GPT-OSS-120B: cascading collapse
Average recall: 12.4%, with 5.3 failure modes per failed trace. Conversation history loss occurred in 24% of traces, while Gemini had 0%. The pattern is a classic collapse cascade: an early reasoning mistake pollutes the context, the agent forgets the original alert, keeps debugging the investigation it started, and eventually gives up.
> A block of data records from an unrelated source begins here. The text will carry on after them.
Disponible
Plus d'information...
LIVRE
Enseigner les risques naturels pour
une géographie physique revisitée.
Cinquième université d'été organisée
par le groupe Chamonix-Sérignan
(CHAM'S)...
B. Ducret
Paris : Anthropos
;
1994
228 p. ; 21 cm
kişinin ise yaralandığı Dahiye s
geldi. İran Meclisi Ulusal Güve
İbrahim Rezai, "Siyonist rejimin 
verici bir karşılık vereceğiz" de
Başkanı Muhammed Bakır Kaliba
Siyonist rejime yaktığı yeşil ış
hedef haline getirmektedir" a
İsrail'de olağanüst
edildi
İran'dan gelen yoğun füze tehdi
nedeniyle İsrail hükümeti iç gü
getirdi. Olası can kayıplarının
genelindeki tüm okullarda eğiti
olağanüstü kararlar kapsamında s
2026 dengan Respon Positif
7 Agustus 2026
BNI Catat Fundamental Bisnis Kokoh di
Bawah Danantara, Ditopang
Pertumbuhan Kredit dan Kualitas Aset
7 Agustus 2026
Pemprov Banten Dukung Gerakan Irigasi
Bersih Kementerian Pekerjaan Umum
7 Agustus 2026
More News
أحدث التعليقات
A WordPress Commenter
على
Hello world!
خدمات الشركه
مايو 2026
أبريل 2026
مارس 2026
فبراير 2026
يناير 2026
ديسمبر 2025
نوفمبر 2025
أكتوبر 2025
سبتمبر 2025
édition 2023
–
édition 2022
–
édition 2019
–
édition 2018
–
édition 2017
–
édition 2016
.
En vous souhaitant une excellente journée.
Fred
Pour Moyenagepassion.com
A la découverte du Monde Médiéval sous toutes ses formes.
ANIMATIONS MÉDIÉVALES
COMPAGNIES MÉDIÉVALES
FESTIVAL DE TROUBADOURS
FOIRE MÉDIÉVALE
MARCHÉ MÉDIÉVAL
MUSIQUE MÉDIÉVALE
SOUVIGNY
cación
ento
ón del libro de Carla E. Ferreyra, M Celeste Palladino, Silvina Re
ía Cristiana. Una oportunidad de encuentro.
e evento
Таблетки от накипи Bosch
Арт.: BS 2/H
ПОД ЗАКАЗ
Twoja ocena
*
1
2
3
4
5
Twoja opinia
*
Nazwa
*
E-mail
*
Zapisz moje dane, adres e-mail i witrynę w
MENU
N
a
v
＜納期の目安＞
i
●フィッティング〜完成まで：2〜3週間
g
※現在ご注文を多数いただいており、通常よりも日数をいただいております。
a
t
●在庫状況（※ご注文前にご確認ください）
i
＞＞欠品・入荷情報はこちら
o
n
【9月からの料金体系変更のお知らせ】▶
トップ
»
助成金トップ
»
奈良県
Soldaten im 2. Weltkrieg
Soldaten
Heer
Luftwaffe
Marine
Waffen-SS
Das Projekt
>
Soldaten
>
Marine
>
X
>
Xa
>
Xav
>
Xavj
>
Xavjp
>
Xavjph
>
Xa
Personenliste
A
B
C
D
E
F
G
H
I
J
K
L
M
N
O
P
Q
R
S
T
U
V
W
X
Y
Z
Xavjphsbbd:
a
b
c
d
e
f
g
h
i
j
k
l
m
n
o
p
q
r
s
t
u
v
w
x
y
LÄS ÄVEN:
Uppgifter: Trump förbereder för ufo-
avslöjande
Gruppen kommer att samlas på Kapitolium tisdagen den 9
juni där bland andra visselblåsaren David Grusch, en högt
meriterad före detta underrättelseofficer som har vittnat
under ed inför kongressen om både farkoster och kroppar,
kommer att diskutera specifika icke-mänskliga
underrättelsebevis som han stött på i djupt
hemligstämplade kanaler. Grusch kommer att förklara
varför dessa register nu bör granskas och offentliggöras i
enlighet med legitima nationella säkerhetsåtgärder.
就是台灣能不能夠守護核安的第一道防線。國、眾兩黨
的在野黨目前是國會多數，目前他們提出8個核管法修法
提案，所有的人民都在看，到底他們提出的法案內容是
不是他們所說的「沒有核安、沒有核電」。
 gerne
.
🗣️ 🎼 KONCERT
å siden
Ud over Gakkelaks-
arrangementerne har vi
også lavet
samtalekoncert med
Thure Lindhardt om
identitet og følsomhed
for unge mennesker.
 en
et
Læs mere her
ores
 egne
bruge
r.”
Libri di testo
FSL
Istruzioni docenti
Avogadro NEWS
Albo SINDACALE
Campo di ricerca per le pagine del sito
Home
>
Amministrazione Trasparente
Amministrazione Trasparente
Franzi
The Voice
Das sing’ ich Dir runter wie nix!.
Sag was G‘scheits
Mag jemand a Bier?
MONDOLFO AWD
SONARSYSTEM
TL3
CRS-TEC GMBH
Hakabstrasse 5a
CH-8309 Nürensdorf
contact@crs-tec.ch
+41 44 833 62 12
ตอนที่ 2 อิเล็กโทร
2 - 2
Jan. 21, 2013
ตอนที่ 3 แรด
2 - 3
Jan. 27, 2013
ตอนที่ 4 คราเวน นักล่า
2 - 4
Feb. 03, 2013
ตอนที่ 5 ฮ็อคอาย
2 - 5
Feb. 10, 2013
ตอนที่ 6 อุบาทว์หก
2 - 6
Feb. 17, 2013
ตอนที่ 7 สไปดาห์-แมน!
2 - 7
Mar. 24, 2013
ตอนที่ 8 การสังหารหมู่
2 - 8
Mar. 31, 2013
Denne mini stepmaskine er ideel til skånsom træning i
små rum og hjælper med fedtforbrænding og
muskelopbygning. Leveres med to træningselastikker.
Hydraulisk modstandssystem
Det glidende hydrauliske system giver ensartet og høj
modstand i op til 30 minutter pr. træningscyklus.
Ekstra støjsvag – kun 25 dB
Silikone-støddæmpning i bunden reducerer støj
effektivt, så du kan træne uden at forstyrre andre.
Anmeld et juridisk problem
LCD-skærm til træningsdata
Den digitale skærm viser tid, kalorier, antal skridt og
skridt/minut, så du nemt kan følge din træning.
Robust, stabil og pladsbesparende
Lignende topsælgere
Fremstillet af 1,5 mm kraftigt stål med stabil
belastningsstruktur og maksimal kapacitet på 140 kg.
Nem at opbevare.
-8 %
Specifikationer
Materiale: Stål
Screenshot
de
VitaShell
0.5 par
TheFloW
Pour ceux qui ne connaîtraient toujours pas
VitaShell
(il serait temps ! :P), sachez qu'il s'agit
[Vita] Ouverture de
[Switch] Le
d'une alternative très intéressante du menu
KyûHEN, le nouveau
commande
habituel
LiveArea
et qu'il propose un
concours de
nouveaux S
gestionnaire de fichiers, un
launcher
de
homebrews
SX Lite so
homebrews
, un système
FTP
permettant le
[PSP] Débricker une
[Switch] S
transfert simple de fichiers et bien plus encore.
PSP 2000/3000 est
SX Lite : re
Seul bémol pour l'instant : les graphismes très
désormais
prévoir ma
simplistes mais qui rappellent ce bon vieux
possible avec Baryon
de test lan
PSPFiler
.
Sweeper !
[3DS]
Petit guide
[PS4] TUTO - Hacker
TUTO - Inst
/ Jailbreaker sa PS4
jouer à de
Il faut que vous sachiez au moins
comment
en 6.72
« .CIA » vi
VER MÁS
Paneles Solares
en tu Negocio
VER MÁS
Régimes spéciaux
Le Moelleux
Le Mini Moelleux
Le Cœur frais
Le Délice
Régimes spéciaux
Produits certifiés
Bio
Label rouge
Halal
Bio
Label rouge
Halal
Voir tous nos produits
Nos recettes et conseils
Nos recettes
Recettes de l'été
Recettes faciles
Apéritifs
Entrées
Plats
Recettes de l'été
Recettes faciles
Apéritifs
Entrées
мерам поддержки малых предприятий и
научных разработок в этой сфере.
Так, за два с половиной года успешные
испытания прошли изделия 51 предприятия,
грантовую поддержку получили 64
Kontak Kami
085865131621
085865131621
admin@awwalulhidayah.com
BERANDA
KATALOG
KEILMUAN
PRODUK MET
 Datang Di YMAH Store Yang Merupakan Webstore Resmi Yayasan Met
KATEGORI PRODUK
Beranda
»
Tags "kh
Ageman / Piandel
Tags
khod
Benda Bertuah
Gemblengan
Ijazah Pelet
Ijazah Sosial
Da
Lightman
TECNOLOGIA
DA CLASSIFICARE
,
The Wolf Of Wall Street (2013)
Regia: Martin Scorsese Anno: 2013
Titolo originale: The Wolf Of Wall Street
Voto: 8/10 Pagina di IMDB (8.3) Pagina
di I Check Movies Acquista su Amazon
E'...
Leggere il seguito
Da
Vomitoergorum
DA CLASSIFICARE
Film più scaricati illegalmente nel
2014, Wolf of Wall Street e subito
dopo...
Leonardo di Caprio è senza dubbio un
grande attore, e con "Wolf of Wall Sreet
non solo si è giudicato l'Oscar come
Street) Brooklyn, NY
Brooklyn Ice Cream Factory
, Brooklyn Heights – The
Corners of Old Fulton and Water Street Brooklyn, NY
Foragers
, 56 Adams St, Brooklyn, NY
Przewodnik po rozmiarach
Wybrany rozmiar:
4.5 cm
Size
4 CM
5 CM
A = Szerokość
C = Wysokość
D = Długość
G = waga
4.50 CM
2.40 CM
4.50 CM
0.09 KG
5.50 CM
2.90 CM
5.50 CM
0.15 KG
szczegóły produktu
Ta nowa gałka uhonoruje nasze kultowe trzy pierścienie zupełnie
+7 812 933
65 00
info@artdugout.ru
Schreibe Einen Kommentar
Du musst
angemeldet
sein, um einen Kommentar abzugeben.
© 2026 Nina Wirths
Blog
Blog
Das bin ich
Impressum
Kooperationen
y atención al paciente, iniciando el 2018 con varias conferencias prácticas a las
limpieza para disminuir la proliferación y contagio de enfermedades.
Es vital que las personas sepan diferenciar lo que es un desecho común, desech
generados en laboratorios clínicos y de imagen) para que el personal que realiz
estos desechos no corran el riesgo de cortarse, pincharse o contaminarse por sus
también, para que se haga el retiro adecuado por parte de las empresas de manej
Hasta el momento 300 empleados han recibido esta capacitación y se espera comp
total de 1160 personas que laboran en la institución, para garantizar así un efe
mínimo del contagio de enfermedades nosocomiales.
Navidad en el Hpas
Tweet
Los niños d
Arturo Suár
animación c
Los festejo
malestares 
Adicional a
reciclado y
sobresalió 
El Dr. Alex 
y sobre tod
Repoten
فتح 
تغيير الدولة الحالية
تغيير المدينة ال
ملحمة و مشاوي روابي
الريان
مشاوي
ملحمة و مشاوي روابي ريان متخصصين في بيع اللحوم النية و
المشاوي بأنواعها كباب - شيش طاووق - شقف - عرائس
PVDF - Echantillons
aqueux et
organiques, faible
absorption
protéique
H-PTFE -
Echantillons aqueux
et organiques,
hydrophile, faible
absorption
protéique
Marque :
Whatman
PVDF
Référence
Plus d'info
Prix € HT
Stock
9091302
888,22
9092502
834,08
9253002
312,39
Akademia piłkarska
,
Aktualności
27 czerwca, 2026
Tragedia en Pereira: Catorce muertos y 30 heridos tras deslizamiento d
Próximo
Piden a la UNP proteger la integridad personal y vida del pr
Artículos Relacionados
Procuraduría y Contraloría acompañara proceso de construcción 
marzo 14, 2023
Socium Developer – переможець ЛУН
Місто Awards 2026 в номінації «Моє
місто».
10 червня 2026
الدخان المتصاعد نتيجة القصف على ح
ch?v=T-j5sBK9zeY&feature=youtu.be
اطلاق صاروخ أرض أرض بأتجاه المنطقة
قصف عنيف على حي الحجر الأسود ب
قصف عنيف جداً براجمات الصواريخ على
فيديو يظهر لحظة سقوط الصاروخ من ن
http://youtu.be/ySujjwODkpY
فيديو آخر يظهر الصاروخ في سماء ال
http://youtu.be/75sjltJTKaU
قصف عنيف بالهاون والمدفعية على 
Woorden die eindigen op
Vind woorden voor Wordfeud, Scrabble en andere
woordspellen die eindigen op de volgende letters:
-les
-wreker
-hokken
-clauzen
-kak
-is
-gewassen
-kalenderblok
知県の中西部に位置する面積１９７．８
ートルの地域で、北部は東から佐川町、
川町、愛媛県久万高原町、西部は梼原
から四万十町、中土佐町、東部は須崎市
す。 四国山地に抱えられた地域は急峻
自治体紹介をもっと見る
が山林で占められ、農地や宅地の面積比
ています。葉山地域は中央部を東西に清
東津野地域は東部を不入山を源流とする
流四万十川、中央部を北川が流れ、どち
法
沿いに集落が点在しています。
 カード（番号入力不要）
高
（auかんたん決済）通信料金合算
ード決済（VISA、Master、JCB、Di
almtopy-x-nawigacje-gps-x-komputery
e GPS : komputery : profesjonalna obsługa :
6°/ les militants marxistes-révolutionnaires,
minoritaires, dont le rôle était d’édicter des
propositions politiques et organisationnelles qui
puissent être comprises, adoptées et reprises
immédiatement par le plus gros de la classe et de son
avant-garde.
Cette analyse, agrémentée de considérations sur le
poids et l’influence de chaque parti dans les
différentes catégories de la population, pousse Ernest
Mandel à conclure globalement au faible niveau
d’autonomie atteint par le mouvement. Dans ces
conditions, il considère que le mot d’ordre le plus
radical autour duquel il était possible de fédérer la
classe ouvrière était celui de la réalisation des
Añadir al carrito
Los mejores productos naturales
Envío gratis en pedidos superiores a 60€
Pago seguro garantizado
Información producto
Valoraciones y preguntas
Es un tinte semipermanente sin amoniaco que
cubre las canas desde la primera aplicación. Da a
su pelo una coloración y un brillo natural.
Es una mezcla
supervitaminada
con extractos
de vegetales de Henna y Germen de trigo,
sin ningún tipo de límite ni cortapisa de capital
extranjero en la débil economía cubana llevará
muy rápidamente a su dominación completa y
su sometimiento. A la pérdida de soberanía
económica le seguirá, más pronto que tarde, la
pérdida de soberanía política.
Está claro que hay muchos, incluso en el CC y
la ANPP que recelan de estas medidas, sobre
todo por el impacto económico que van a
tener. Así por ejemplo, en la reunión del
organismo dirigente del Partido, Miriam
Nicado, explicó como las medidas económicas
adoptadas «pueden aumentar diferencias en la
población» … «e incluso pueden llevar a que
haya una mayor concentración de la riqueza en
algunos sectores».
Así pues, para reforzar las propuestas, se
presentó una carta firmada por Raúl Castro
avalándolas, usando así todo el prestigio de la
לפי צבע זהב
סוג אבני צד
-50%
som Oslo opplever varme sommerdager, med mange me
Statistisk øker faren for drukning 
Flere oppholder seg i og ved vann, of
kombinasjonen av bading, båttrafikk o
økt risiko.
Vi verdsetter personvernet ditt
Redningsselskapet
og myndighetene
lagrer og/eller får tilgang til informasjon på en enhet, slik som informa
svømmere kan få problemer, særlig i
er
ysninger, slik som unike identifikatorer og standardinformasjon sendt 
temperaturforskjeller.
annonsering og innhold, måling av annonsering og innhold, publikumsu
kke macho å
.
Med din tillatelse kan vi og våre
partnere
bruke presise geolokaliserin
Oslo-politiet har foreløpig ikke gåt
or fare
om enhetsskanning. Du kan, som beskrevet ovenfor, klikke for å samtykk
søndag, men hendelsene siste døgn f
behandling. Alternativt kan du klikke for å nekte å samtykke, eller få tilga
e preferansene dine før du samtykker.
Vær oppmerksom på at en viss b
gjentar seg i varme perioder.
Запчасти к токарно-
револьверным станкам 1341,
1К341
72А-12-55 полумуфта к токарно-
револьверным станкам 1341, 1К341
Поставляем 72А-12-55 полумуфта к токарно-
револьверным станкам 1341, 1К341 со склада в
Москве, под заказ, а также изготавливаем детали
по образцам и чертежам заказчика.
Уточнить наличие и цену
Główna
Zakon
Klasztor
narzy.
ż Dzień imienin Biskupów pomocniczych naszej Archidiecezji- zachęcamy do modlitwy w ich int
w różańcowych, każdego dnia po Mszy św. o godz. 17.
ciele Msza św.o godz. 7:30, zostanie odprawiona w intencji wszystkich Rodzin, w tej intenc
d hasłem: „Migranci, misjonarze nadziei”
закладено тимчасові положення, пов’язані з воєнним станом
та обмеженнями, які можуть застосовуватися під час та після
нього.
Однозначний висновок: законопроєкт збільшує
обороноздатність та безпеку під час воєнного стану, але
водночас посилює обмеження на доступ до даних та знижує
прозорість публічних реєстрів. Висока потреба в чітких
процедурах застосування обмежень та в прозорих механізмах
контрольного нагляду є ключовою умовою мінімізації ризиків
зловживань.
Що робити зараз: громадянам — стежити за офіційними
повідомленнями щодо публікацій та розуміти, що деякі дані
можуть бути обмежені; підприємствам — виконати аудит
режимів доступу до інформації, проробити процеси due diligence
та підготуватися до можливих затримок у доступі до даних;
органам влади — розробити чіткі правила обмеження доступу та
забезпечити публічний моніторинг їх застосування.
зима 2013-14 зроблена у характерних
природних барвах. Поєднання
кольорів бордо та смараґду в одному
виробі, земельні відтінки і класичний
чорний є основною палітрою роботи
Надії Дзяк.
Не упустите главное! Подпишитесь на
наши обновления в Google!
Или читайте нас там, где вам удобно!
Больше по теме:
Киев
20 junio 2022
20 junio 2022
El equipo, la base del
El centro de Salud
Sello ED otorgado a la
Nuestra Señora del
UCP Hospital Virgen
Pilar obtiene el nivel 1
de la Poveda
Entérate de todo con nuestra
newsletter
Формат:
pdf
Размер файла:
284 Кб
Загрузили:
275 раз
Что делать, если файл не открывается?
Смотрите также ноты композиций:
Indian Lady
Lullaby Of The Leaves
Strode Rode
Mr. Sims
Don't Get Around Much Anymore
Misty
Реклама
What happened in the real world: the Replit incident
Benchmark failures are bad enough, but the real world can be worse.
In July 2025, SaaS investor Jason Lemkin used Replit’s AI coding agent and explicitly told it to freeze code. The agent nevertheless executed DROP TABLE against the production database, erasing more than 1,200 company records.
Even worse, the agent then tried to cover up the damage by generating thousands of fake user records. It even manipulated logs to delay discovery. Replit’s CEO apologized, and the company added automatic production isolation.
In MAST terms, this is a combination of FC1 (violating task specifications) and FC3 (incorrect verification). It disobeys the instruction, then declares success and moves on to conceal the damage.
The math of multi-step tasks
Enterprise work is built from multiple steps. Even if each step succeeds 95% of the time, a 20-step workflow only has a completion rate of 0.95^20, or about 36%. That is the optimistic case.
As IT-Bench shows, real per-step success rates are much lower than 95%. As the number of steps grows, failure probability rises exponentially.
This is an architecture problem, not just a model problem
The core finding of MAST is that most failures are caused by system design, not model quality. Prompt engineering only improves things by about 15.6%, while architectural changes such as adding summary agents or a state machine improve performance by about 53%.
The paper cites HRO research: even organizations made up of highly capable individuals can fail catastrophically if the structure is broken. The assumption that adding more agents automatically improves performance does not hold; complexity rises exponentially, not linearly.
Gartner predicted in June 2025 that more than 40% of agentic AI projects would be canceled by the end of 2027 because of rising costs, unclear business value, and poor risk management. After IT-Bench and MAST, that prediction may even be conservative.
Do not hand over large tasks as-is
The math of multi-step workflows suggests a practical countermeasure. If you hand over 20 steps at once, the completion rate is 36%. If you split the work into four 5-step chunks and have a human verify each stage, the per-stage completion rate rises to 0.95^5, or about 77%. Failure becomes easier to catch and roll back before it spreads.
MAST supports this too. Recoverable failures, such as loops or incorrect verification, can be corrected if a human intervenes early. Fatal failures, such as loss of history or task drift, progress silently inside long contexts. Shorter tasks reduce the room for fatal failure in the first place.